I am trying to run C code in R using Rcpp, but am unsure how to convert a buffer used to hold data from a file. In the third line of code below, I allocate an unsigned char buffer and my problem is that I don't know what Rcpp data type to use. Once the data are read into the buffer, I figured out how to use Rcpp::NumericMatrix to hold the final result, but not the character buffer. I have seen several responses by Dirk Eddelbuettel to similar questions where he suggests replacing all 'malloc' calls with Rcpp initialization commands. I tried using an Rcpp::CharacterVector, but then there is a type mismatch in the loop at the end: the Rcpp::CharacterVector cannot be read as an unsigned long long int. The code runs for some C-compilers, but throws a 'memory corruption' error for others, so I would prefer to do things the way Dirk suggests (use Rcpp data types) so that the code will run regardless of the specific compiler.

    FILE *fp = fopen( filename, "r" );
    fseek( fp, index_data_offset, SEEK_SET );
    unsigned char* buf = (unsigned char *)malloc( 3 * number_of_index_entries * sizeof(unsigned long long int) );
    fread( buf, sizeof("unsigned long long int"), (long)(3 * number_of_index_entries), fp );
    fclose( fp );

    // Convert "buf" into a 3-column matrix.
    unsigned long long int l;
    Rcpp::NumericMatrix ToC(3, number_of_index_entries);
    for (int col=0; col<number_of_index_entries; col++ ) {
        l = 0;
        int offset = (col*3 + 0)*sizeof(unsigned long long int);
        for (int i = 0; i < 8; ++i) {
            l = l | ((unsigned long long int)buf[i+offset] << (8 * i));
        }
        ToC(0,col) = l;

        l = 0;
        offset = (col*3 + 1)*sizeof(unsigned long long int);
        for (int i = 0; i < 8; ++i) {
            l = l | ((unsigned long long int)buf[i+offset] << (8 * i));
        }
        ToC(1,col) = l;

        l = 0;
        offset = (col*3 + 2)*sizeof(unsigned long long int);
        for (int i = 0; i < 8; ++i) {
            l = l | ((unsigned long long int)buf[i+offset] << (8 * i));
        }
        ToC(2,col) = l;
    }
    return( ToC );

Solution

  • C and C++ can be lovely.
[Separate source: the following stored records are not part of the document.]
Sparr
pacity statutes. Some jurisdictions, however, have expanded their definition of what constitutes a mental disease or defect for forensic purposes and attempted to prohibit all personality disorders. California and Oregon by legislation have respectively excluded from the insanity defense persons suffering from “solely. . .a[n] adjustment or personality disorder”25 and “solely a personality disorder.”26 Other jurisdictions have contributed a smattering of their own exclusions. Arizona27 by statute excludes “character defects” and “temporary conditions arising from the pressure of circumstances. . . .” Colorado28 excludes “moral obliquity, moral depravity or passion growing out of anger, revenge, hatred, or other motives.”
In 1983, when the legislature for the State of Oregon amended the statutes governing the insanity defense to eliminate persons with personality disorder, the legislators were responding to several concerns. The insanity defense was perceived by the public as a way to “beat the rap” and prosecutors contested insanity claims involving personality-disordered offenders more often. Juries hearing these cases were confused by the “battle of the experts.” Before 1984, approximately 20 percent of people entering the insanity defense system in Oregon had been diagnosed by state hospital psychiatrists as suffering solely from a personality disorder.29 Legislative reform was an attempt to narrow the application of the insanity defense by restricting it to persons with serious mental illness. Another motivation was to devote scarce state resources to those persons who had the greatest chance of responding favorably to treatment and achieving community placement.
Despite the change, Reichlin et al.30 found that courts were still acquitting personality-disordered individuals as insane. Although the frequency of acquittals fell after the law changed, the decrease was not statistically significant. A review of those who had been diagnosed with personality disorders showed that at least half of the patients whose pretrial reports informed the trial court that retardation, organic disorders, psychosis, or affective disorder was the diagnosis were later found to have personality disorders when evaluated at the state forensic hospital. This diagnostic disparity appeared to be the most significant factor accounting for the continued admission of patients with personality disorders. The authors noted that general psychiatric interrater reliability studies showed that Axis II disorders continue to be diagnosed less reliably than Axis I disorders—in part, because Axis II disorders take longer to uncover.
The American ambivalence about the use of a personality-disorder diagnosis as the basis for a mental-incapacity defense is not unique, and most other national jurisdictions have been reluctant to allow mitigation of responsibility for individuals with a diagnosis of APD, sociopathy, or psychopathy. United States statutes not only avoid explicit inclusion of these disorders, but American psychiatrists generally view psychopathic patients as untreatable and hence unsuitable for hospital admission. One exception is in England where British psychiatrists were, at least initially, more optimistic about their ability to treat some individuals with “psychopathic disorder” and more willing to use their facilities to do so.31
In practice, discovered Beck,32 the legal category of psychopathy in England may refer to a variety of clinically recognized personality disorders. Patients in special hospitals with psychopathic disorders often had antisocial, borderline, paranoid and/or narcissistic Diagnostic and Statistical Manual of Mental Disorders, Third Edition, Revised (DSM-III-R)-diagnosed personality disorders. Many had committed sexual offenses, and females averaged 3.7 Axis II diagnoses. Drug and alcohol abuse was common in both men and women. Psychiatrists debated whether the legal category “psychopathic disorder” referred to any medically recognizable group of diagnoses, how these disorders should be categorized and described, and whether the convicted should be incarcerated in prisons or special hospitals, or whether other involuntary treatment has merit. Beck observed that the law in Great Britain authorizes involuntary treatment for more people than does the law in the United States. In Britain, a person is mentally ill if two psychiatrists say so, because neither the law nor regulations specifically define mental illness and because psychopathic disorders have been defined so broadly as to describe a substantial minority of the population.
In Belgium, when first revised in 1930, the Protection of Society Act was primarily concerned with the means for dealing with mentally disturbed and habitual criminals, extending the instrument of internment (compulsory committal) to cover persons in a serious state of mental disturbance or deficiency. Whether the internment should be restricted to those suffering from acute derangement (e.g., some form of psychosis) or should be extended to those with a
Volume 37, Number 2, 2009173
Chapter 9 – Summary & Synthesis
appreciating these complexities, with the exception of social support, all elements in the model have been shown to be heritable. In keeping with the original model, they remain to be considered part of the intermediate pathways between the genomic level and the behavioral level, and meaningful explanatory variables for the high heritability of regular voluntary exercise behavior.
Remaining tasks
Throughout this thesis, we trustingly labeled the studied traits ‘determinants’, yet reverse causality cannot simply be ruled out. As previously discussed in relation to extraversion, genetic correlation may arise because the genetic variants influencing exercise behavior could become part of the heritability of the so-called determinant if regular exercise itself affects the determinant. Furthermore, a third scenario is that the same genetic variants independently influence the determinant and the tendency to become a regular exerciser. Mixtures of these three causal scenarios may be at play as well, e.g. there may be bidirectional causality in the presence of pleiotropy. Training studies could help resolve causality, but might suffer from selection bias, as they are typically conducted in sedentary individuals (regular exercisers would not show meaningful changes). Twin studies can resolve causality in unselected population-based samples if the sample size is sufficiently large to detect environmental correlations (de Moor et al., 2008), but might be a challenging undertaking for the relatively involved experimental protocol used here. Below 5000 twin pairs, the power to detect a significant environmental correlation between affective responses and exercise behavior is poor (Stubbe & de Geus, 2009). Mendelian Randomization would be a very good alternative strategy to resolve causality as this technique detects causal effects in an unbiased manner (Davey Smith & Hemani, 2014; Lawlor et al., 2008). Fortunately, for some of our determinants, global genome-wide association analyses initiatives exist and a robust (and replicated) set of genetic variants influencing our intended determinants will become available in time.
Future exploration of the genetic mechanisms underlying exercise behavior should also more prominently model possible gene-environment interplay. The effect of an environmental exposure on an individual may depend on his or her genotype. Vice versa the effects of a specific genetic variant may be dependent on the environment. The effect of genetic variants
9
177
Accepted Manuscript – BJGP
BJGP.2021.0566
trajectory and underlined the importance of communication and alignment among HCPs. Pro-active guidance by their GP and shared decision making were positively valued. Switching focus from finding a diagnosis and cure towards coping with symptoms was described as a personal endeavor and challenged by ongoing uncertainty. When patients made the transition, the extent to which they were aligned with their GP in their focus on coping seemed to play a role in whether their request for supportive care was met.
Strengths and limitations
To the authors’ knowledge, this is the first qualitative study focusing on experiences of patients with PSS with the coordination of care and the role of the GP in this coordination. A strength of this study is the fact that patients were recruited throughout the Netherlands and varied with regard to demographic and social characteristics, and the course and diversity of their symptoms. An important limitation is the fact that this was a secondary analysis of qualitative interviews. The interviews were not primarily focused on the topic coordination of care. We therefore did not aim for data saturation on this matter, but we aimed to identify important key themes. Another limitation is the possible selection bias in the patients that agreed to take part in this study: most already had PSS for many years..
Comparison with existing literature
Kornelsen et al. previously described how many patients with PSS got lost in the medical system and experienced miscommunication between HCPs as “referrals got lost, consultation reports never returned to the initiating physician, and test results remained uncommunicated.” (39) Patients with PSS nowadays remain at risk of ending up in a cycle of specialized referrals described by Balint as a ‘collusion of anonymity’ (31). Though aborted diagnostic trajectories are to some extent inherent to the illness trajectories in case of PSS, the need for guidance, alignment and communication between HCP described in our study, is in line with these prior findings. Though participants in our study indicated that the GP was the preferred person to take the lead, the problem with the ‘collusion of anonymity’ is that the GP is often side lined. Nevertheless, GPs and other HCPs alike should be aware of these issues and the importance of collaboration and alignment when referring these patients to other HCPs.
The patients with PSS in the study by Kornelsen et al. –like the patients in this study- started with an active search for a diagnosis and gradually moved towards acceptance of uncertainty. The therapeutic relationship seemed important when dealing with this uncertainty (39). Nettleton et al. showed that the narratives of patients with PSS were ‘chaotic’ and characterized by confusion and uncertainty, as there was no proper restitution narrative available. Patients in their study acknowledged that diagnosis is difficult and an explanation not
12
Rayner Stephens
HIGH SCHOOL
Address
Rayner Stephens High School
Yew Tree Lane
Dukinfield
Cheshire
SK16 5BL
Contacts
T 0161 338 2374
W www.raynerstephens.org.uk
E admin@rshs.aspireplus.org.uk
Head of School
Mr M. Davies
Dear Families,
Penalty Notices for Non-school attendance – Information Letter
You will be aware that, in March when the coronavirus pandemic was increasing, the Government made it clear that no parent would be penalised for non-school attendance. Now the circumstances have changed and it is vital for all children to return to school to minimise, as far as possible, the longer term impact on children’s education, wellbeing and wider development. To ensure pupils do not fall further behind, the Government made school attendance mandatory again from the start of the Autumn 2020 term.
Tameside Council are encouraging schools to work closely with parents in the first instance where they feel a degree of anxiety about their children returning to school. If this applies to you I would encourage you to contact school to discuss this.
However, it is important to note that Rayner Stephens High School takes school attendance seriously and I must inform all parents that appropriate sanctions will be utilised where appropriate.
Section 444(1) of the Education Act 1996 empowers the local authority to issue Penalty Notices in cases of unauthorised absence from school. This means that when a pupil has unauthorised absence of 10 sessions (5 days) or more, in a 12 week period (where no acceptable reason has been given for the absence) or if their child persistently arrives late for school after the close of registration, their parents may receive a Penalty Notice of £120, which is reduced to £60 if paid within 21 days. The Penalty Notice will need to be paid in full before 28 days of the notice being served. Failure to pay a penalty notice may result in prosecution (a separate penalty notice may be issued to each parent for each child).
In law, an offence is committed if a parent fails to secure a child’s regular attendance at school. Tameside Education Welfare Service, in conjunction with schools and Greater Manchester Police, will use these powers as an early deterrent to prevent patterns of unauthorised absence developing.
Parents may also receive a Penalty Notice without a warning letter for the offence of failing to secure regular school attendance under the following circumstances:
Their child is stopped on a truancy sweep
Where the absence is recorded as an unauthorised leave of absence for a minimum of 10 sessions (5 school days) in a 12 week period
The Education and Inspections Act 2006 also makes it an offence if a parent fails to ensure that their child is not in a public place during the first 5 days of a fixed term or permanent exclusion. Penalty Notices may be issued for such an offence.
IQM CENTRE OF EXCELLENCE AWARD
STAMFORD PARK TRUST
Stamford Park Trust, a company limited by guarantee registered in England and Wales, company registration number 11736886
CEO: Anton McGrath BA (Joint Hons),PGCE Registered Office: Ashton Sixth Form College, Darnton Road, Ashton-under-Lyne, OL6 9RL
If you know what you're doing, you have both a very direct line to the underlying hardware and higher-level abstraction for efficient reasoning.

    I would suggest to simplify and reduce the problem. Start with a simple and known case, for example an STL vector of double. Let's call is x. Fill it with 10 or hundred elements, then open a FILE and write a blob from

    x.data(),  x.size() * sizeof(double)
    

    Close the file. The read it into Rcpp by first allocation a NumericVector v of the same size, then reading the bytes back and then calling memcpy to &(v[0]).

    It should be the same vector.

    Then you can generalize to different types. Because vectors are guaranteed to be contiguous memory you can this serialization trick directly.

    You can do variations on this with character buffers, or void*, or ... None of that matters for as long as you are careful not to mismatch. I.e. don't assing an int payload to a double and so on.

    Now, is any this recommended? Hell no, unless you are chasing performance and know well enough what you are doing in which case it is reasonable. Otherwise rely on fantastic existing packages like fst or qs to do it for you.

    I hope this helps with your question. I wasn't entirely what it was you were asking. Maybe you clarify (and possibly shorten / focus) it if not.